EXERCISE REQUIREMENTS:
Below is a listing; write it out exactly and drop any images from it.

INFORMATION SUPPLIED:
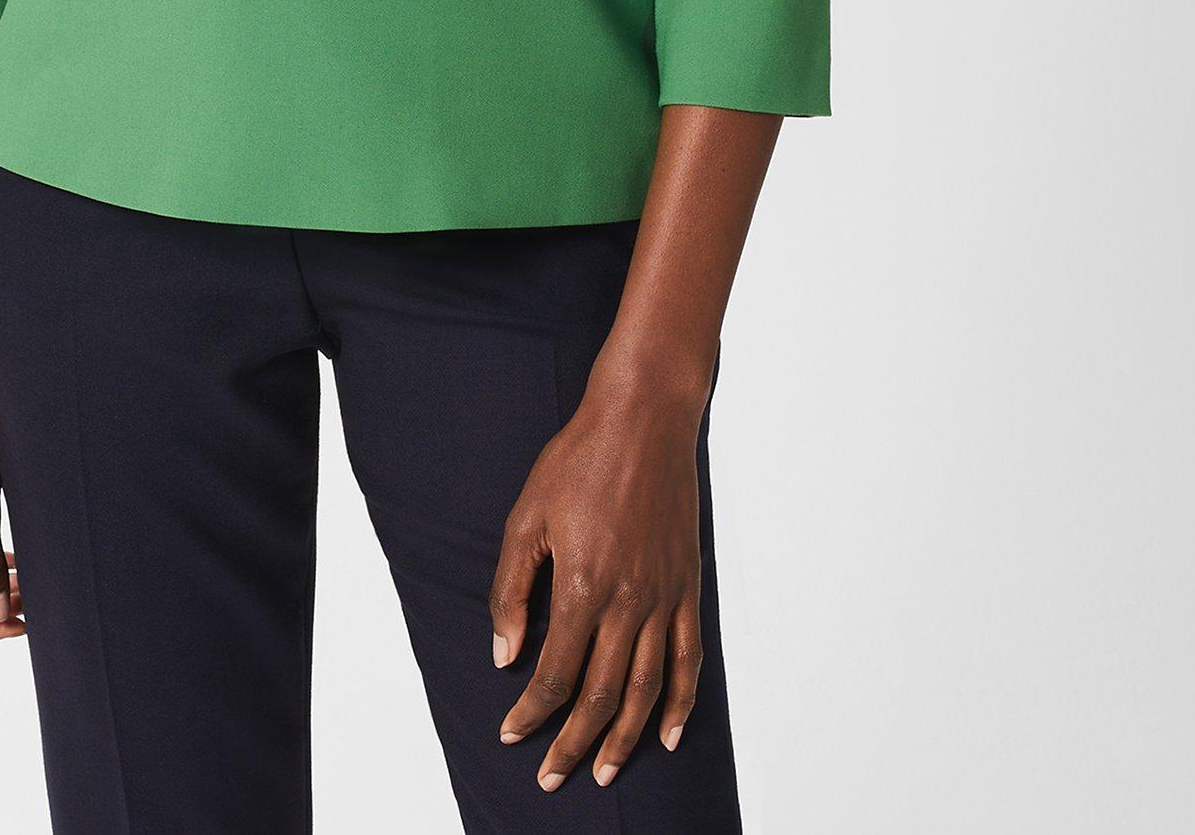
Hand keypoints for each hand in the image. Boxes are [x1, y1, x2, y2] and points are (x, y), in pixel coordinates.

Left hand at [489, 362, 709, 789]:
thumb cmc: (578, 459)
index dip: (531, 712)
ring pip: (647, 688)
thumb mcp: (526, 516)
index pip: (554, 672)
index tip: (511, 734)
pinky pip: (689, 657)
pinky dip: (682, 703)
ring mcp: (663, 595)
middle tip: (552, 777)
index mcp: (582, 584)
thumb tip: (504, 655)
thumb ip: (511, 590)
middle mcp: (627, 600)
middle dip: (573, 742)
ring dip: (624, 737)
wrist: (643, 418)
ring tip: (604, 772)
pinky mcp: (688, 585)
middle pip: (600, 693)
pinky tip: (670, 734)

OUTPUT OF THE EXERCISE:
Hand keypoints for each hand in the image. Boxes are [x1, y1, x2, y2] and points are (x, y), in pixel coordinates.

Left hand at [489, 362, 709, 789]:
thumb cmc: (578, 459)
index dip: (531, 712)
ring pip: (647, 688)
thumb mcp: (526, 516)
index pip: (554, 672)
index tip: (511, 734)
pinky pip: (689, 657)
pinky dip: (682, 703)
ring mcp: (663, 595)
middle tip: (552, 777)
index mcp: (582, 584)
thumb tip: (504, 655)
thumb ip: (511, 590)
middle mcp: (627, 600)
middle dip: (573, 742)
ring dip: (624, 737)
wrist: (643, 418)
ring tip: (604, 772)
pinky mcp: (688, 585)
middle pip: (600, 693)
pinky tip: (670, 734)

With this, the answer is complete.